[Records for this task Boundary: Start]

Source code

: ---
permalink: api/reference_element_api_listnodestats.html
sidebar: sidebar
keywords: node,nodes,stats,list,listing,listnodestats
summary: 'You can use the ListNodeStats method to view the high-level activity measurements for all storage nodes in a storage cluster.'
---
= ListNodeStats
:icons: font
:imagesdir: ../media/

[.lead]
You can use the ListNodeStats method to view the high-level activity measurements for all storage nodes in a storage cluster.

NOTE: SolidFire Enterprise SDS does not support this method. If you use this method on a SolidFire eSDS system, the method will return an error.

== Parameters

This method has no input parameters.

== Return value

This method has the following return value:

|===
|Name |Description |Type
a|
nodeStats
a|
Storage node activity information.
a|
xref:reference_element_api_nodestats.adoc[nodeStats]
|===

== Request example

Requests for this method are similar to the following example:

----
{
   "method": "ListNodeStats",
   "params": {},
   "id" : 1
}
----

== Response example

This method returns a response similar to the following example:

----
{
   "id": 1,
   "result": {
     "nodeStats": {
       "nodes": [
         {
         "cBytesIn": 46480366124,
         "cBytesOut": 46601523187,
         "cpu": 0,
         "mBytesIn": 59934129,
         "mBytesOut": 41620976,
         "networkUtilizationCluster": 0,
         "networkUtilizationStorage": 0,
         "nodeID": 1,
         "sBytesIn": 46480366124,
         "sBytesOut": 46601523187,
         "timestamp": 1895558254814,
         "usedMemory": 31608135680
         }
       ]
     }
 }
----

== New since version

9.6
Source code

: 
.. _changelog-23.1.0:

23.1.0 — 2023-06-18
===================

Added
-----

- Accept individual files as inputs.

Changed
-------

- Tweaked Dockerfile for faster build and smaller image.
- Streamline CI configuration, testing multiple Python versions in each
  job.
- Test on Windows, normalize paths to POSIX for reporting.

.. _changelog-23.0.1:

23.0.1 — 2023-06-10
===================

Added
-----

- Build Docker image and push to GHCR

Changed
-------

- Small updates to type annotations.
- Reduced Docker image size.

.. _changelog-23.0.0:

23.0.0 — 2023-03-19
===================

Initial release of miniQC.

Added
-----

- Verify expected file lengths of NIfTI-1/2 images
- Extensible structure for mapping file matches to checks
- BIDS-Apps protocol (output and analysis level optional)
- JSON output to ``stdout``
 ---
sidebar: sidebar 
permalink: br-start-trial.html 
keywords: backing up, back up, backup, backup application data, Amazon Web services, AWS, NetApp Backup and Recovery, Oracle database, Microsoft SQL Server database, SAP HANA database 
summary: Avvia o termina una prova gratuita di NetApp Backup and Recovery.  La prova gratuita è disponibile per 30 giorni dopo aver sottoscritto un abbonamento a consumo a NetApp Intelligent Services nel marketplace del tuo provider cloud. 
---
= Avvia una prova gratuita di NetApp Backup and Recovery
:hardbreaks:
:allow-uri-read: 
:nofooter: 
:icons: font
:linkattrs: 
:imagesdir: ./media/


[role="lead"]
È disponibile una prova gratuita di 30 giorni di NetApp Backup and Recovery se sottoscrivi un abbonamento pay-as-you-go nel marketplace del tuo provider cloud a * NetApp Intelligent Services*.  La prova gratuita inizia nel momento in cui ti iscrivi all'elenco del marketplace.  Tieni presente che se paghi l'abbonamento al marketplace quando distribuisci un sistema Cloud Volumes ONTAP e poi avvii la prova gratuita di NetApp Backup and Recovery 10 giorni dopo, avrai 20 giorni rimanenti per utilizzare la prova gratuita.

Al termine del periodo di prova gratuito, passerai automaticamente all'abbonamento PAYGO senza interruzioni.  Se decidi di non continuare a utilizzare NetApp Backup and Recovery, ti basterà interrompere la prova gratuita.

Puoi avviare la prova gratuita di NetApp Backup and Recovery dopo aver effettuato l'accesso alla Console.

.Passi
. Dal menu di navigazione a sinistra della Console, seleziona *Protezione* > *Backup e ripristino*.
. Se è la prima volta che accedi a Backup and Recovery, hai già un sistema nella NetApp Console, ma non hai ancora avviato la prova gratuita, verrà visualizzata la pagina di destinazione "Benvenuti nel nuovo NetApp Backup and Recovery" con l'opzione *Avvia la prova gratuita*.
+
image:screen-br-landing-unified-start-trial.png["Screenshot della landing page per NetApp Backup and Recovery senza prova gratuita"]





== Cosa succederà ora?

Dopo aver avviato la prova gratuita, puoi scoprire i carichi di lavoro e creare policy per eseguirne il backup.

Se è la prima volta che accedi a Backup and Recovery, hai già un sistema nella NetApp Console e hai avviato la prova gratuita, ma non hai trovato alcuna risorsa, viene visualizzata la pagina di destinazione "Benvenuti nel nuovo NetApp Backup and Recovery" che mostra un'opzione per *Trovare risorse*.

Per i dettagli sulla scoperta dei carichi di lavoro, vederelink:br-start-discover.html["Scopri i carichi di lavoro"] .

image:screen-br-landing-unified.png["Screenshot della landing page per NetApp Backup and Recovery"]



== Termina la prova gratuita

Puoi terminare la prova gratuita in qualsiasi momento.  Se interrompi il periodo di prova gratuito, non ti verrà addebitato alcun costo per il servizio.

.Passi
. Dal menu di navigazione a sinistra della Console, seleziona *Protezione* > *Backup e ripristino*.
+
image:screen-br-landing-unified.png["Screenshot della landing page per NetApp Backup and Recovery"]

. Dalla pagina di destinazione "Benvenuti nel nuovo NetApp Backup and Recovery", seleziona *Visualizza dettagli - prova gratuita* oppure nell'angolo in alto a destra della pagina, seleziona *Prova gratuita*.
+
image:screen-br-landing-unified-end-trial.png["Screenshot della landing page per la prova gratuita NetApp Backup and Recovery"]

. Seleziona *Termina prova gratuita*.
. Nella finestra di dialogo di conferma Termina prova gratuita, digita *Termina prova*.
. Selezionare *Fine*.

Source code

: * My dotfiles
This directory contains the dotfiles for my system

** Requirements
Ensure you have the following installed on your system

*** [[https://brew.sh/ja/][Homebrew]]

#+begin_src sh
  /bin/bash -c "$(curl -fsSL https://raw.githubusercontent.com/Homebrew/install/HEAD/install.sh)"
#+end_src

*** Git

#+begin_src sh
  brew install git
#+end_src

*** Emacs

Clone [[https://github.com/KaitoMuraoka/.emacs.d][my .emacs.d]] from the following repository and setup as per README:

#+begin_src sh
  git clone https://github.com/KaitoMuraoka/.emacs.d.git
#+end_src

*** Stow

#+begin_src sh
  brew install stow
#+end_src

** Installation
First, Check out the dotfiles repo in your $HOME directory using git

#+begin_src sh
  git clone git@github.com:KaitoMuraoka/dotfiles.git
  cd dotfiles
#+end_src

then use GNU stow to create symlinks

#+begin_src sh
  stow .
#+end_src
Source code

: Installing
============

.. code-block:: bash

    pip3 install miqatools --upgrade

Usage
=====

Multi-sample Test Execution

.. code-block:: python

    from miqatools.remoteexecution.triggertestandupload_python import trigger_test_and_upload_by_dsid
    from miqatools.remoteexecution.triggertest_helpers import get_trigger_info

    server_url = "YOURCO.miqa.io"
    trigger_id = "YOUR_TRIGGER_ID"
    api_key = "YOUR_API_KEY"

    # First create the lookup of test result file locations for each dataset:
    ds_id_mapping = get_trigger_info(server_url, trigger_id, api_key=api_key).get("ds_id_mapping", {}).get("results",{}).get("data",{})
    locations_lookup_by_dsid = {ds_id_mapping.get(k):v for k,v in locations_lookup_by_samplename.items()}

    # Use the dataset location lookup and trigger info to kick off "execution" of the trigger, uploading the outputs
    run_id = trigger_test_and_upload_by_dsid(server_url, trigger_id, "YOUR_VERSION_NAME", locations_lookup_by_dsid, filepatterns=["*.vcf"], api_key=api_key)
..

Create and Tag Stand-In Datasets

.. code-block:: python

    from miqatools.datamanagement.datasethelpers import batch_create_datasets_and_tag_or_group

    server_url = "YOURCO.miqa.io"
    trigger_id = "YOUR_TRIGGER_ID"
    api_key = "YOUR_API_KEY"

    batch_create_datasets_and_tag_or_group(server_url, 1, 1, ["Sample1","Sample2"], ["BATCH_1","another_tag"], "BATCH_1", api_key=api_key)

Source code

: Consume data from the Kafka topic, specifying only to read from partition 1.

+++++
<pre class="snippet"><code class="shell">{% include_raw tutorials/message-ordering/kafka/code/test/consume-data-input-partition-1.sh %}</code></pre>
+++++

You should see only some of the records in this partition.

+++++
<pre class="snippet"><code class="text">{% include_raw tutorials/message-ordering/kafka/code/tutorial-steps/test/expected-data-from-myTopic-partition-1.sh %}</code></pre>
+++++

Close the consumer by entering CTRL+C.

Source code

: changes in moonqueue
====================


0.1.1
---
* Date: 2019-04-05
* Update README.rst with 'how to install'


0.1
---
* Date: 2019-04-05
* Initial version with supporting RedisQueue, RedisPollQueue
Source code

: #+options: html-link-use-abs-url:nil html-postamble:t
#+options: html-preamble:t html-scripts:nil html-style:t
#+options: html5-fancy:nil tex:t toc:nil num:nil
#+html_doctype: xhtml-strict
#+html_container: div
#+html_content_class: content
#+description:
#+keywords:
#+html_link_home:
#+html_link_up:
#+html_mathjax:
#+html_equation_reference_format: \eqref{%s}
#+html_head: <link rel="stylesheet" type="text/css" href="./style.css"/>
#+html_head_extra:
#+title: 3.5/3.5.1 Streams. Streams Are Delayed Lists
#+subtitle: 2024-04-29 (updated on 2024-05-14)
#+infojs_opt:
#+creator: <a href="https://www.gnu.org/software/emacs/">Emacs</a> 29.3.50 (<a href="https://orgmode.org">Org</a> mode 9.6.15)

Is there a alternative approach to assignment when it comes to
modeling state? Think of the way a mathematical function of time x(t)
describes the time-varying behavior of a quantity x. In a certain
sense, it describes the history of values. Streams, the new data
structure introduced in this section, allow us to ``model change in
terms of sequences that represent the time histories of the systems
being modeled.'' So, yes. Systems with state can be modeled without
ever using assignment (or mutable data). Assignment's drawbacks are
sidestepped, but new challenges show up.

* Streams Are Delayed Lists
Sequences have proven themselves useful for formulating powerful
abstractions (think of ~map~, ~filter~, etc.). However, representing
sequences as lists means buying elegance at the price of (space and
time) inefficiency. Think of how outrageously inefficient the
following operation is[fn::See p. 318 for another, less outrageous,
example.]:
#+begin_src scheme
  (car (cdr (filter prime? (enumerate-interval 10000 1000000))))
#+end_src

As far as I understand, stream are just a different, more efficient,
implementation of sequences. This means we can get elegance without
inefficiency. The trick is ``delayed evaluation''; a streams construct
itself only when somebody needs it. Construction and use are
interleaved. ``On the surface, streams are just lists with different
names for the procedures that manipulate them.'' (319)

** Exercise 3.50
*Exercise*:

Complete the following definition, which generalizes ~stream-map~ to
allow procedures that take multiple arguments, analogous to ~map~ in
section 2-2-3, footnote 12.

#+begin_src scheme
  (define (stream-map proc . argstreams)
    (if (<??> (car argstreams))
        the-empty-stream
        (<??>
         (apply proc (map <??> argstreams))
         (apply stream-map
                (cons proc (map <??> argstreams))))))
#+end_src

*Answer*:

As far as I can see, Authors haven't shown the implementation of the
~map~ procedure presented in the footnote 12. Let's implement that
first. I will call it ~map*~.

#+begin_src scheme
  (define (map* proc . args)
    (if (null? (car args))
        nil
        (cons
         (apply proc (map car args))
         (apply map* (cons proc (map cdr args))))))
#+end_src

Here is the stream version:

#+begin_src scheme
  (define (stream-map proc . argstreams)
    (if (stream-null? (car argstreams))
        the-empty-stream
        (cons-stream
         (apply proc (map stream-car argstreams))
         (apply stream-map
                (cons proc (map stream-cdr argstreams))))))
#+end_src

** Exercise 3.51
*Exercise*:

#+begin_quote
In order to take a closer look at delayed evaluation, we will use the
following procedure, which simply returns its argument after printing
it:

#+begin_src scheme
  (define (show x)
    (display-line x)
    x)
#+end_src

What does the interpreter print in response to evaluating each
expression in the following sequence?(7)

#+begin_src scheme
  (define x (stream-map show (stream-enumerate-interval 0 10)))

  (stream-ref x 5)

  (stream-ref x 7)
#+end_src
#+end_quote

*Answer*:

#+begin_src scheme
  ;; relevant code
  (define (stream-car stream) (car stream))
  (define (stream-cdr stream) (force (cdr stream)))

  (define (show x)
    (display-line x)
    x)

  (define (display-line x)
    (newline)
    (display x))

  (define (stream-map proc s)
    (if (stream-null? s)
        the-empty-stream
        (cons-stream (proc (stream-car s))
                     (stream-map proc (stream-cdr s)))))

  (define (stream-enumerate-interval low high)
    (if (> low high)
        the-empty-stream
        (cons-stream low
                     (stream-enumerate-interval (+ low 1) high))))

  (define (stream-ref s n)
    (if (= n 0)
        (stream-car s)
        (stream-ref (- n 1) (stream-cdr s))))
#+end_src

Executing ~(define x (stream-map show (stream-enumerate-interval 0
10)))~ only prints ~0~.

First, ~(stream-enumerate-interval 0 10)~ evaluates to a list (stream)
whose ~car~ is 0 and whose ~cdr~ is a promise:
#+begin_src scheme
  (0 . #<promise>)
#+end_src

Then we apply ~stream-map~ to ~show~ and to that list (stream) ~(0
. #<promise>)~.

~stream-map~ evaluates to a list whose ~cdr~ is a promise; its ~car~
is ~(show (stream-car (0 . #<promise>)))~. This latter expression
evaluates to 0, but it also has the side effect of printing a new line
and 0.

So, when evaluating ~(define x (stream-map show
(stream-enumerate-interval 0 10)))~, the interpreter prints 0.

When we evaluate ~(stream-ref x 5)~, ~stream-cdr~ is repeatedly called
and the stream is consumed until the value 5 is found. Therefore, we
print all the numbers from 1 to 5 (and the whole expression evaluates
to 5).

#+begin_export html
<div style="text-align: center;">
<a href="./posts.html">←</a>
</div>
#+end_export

[Records for this task Boundary: End]

* [What you should do]
What is asked for is an exact copy of the lines above from the one containing "(define (stream-map proc s)" through the one containing "(if (> low high)", and only those.

* [Answer for this exercise]
  (define (stream-map proc s)
    (if (stream-null? s)
        the-empty-stream
        (cons-stream (proc (stream-car s))
                     (stream-map proc (stream-cdr s)))))

  (define (stream-enumerate-interval low high)
    (if (> low high)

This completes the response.